→ **Data records**
——
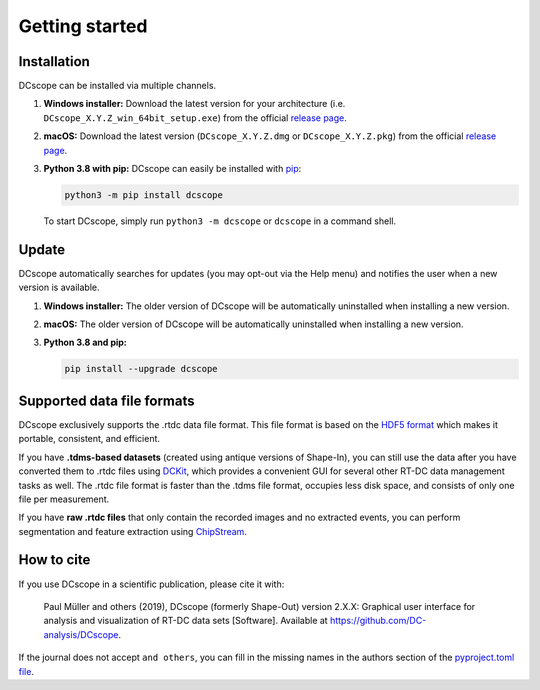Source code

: ===============
Getting started
===============

.. _sec_installation:

Installation
============
DCscope can be installed via multiple channels.

1. **Windows installer:** Download the latest version for your architecture
   (i.e. ``DCscope_X.Y.Z_win_64bit_setup.exe``) from the official
   `release page <https://github.com/DC-analysis/DCscope/releases/latest>`__. 

2. **macOS:** Download the latest version
   (``DCscope_X.Y.Z.dmg`` or ``DCscope_X.Y.Z.pkg``) from the official
   `release page <https://github.com/DC-analysis/DCscope/releases/latest>`__. 

3. **Python 3.8 with pip:** DCscope can easily be installed with
   `pip <https://pip.pypa.io/en/stable/quickstart/>`__:

   .. code:: bash

       python3 -m pip install dcscope

   To start DCscope, simply run ``python3 -m dcscope``
   or ``dcscope`` in a command shell. 


Update
======
DCscope automatically searches for updates (you may opt-out via the
Help menu) and notifies the user when a new version is available.

1. **Windows installer:** The older version of DCscope will be
   automatically uninstalled when installing a new version.

2. **macOS:** The older version of DCscope will be
   automatically uninstalled when installing a new version.

3. **Python 3.8 and pip:**

   .. code:: bash

       pip install --upgrade dcscope


Supported data file formats
===========================
DCscope exclusively supports the .rtdc data file format. This file format is
based on the `HDF5 format <https://en.wikipedia.org/wiki/Hierarchical_Data_Format>`_
which makes it portable, consistent, and efficient.

If you have **.tdms-based datasets** (created using antique versions of Shape-In),
you can still use the data after you have converted them to .rtdc files using
`DCKit <https://github.com/DC-analysis/DCKit/releases/latest>`_,
which provides a convenient GUI for several other RT-DC data
management tasks as well. The .rtdc file format is faster than the .tdms file
format, occupies less disk space, and consists of only one file per measurement.

If you have **raw .rtdc files** that only contain the recorded images and no
extracted events, you can perform segmentation and feature extraction using
`ChipStream <https://github.com/DC-analysis/ChipStream/releases/latest>`_.


How to cite
===========
If you use DCscope in a scientific publication, please cite it with:

.. pull-quote::

   Paul Müller and others (2019), DCscope (formerly Shape-Out) version 2.X.X:
   Graphical user interface for analysis and visualization of RT-DC data sets [Software].
   Available at https://github.com/DC-analysis/DCscope.

If the journal does not accept ``and others``, you can fill in the missing
names in the authors section of the `pyproject.toml file <https://github.com/DC-analysis/DCscope/blob/main/pyproject.toml>`_.
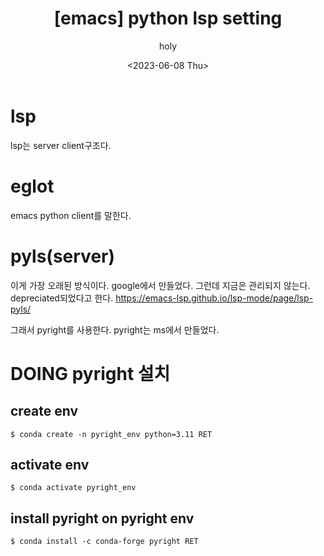 :PROPERTIES:
:ID:       60D3E48B-4132-401F-B056-3D940CD73A12
:mtime:    20230721211550 20230608122911
:ctime:    20230608122911
:END:
#+title: [emacs] python lsp setting
#+AUTHOR: holy
#+EMAIL: hoyoul.park@gmail.com
#+DATE: <2023-06-08 Thu>
#+DESCRIPTION: python lsp setting을 하려 한다. eglot(client), pyright(server)를 이용한다.
#+HUGO_DRAFT: true

* lsp
lsp는 server client구조다.
* eglot
emacs python client를 말한다.
* pyls(server) 
이게 가장 오래된 방식이다. google에서 만들었다. 그런데 지금은 관리되지
않는다. depreciated되었다고 한다.
https://emacs-lsp.github.io/lsp-mode/page/lsp-pyls/

그래서 pyright를 사용한다. pyright는 ms에서 만들었다.
* DOING pyright 설치
** create env
#+BEGIN_SRC text
$ conda create -n pyright_env python=3.11 RET
#+END_SRC
** activate env
#+BEGIN_SRC text
$ conda activate pyright_env
#+END_SRC
** install pyright on pyright env
#+BEGIN_SRC text
$ conda install -c conda-forge pyright RET
#+END_SRC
——
→ **Task item**
For the word "conda", say how many lines of the data include it, with nothing else in the reply.

→ **Written answer**
3